Variations in child care applications revealed
- 25 May 2012
- From the section UK
How much the numbers of applications to take children into care vary from region to region in England has been revealed for the first time.
South Tyneside made the highest total of any local council in 2011/12 with 30.1 per 10,000 children (91 cases), while the Isles of Scilly made none.
Total applications have risen 62% to 10,218 from 2007/8 to 2011/12 following the Baby P abuse case in London.
The case prompted widespread criticism of Haringey children's services department, in north London, and health professionals for not detecting the abuse Peter Connelly was suffering, despite several opportunities.
Peter, or Baby P as he was known before he was named, died aged 17 months in August 2007 after suffering more than 50 injuries.
There was a sharp leap in care applications after the conclusion of the trial of Peter's abusers at the end of 2008, and numbers have continued to rise.

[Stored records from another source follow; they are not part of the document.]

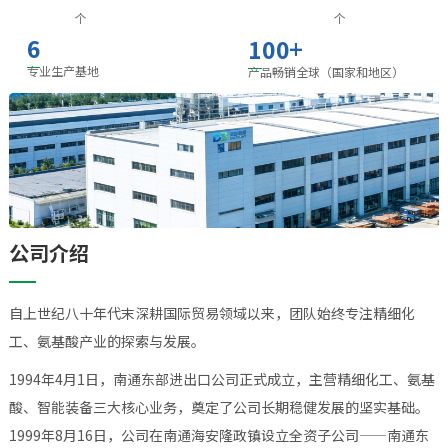
个
个
6
+
100
专业生产基地
产品畅销全球（国家和地区）
公司介绍
自上世纪八十年代末深耕国际贸易领域以来，团队始终专注精细化
工、氨基酸产业的探索与发展。
1994年4月1日，南通东部进出口公司正式成立，主营精细化工、氨基
酸、智能装备三大核心业务，奠定了公司长期稳健发展的坚实基础。
1999年8月16日，公司在南通海安隆政镇设立全资子公司——南通东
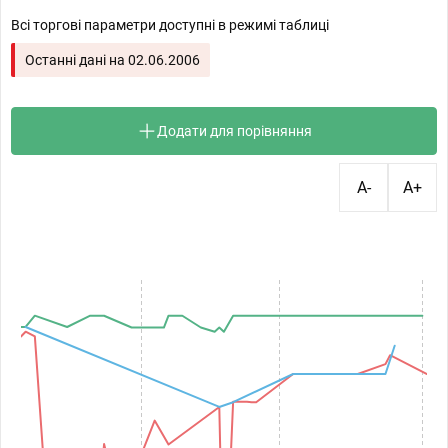
Всі торгові параметри доступні в режимі таблиці
Останні дані на
02.06.2006
Додати для порівняння
A-
A+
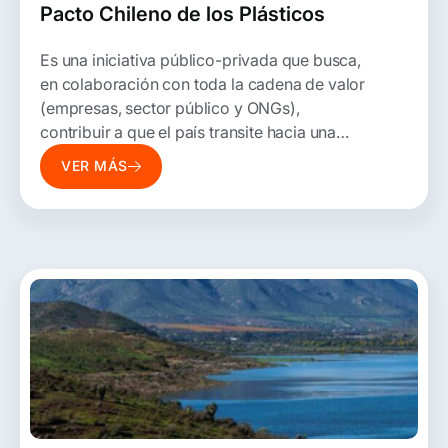
Pacto Chileno de los Plásticos
Es una iniciativa público-privada que busca,
en colaboración con toda la cadena de valor
(empresas, sector público y ONGs),
contribuir a que el país transite hacia una
economía circular de los plásticos,
VER MÁS
repensando la forma en que se produce, usa
y dispone este material.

The latest figures from Cafcass - the Children and Family Court Advisory and Support Service - reveal the number of applications made by local authorities in England to courts seeking to remove a child from their family because of a perceived risk of significant harm.

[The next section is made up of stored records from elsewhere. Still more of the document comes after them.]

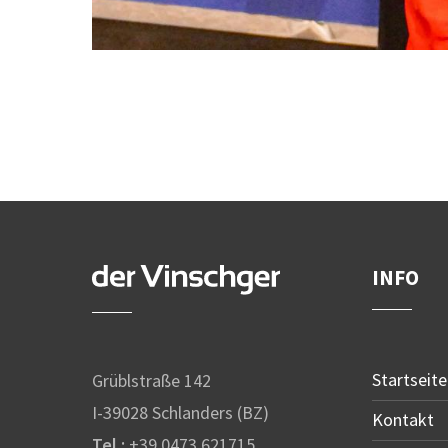
INFO
Startseite
Grüblstraße 142
I-39028 Schlanders (BZ)
Kontakt
Tel.:
+39 0473 621715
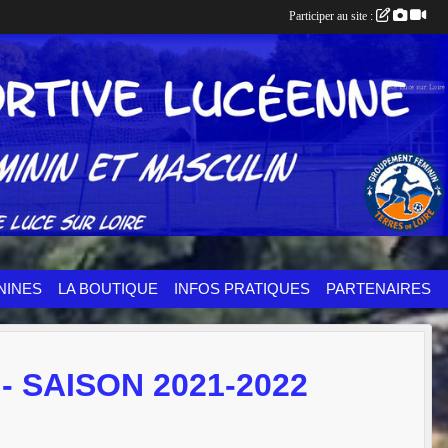
Participer au site :
NINES
LA BOUTIQUE
INFOS PRATIQUES
PARTENAIRES
 SAISON 2021-2022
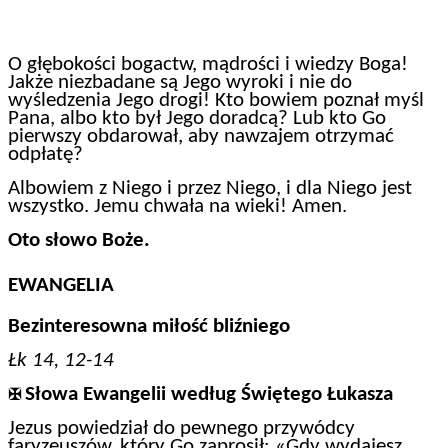
O głębokości bogactw, mądrości i wiedzy Boga!
Jakże niezbadane są Jego wyroki i nie do
wyśledzenia Jego drogi! Kto bowiem poznał myśl
Pana, albo kto był Jego doradcą? Lub kto Go
pierwszy obdarował, aby nawzajem otrzymać
odpłatę?
Albowiem z Niego i przez Niego, i dla Niego jest
wszystko. Jemu chwała na wieki! Amen.
Oto słowo Boże.
EWANGELIA
Bezinteresowna miłość bliźniego
Łk 14, 12-14
Słowa Ewangelii według Świętego Łukasza
✠
Jezus powiedział do pewnego przywódcy
faryzeuszów, który Go zaprosił: «Gdy wydajesz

They show an average of 9.2 care applications per 10,000 children across England in 2011/12 - up from 5.8 per 10,000 in 2007/8.
Rutland had one of the lowest rates at 2.2 applications per 10,000 children (two cases), followed by 3.3 (12) in West Berkshire, and 4.1 in Wiltshire (42), Windsor and Maidenhead (14) and Wokingham (15).

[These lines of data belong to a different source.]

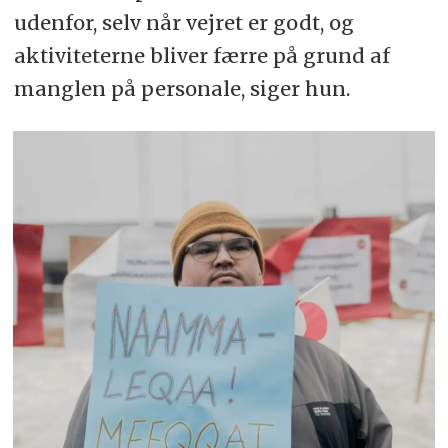
udenfor, selv når vejret er godt, og
aktiviteterne bliver færre på grund af
manglen på personale, siger hun.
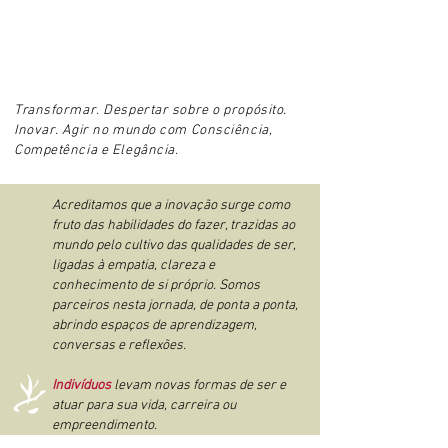
Transformar.
Despertar sobre o propósito.
I
novar.
Agir
no mundo com
Consciência,
Competência e
Elegância.
Acreditamos que a inovação surge como
fruto das habilidades do fazer, trazidas ao
mundo pelo cultivo das qualidades de ser,
ligadas à empatia, clareza e
conhecimento de si próprio. Somos
parceiros nesta jornada, de ponta a ponta,
abrindo espaços de aprendizagem,
conversas e reflexões.
Indivíduos
levam novas formas de ser e
atuar para sua vida, carreira ou
empreendimento.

In London, Haringey had one of the highest rates at 17.1 (84 cases), compared with Richmond-upon-Thames, which at 2.4 (10) was the lowest.
After South Tyneside, the second and third highest number of care applications respectively came from Middlesbrough with 25.4 per 10,000 children (80 cases) and Redcar & Cleveland with 22.2 (63 cases).
Meanwhile, a separate study by Cafcass, suggests that in 85% of cases, guardians believed court applications were the only viable action to keep children safe.
It also found that compared with 2009, local authorities were making applications at an earlier stage of their involvement with children.
Speaking to the BBC, Cafcass chief executive Anthony Douglas said the Baby P case had led to a "sea change in practice" and had "fundamentally changed" the way children were assessed.
He said: "Following on from the Baby Peter tragedy, there was an upsurge in care applications which is still being sustained four years on.
"For vulnerable children today, this defining study gives encouraging signs that court applications to protect them are now more timely and being made at an earlier stage of a local authority's involvement with their family."
But he said further investigation was needed, adding: "These figures can't be looked at in their own right, they have to be scrutinised along with other data and some assessment on the ground of what's been going on locally."
Professor Eileen Munro, who reviewed child protection for the government, said that the data was "fascinating" and important but impossible to interpret without more investigation.
She said high rates of care applications could be a sign of very good practice, or very bad.